Material supplied:
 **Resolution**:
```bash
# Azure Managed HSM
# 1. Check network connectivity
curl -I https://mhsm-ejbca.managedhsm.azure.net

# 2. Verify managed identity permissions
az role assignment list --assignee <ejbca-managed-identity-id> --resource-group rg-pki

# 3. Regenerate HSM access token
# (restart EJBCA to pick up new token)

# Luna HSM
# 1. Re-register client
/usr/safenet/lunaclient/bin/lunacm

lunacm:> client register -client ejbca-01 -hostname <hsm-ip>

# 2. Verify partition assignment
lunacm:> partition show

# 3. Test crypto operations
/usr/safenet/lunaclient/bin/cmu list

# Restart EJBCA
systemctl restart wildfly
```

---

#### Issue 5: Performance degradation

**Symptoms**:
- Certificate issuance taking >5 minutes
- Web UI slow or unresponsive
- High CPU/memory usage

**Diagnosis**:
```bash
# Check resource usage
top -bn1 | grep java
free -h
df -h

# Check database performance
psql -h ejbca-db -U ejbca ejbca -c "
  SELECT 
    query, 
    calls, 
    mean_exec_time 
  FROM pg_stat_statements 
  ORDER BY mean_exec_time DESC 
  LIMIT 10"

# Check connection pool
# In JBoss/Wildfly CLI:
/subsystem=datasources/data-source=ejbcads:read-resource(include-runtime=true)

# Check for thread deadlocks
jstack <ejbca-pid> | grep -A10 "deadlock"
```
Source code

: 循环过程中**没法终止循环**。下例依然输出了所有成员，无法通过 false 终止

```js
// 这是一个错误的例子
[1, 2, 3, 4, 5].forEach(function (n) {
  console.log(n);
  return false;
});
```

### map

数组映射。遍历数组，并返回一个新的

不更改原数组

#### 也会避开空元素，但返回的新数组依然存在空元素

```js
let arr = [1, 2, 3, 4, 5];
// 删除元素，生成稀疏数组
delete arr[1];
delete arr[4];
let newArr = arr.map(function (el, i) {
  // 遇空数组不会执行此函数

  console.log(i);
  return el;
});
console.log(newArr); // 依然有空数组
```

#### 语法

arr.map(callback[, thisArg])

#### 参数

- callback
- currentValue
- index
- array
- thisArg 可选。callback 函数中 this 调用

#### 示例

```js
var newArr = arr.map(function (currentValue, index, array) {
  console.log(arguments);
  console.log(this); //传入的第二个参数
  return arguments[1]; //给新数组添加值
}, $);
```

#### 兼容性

Problem description: All lines that include the word "list" must be copied from the material above.

Result below:
az role assignment list --assignee <ejbca-managed-identity-id> --resource-group rg-pki
/usr/safenet/lunaclient/bin/cmu list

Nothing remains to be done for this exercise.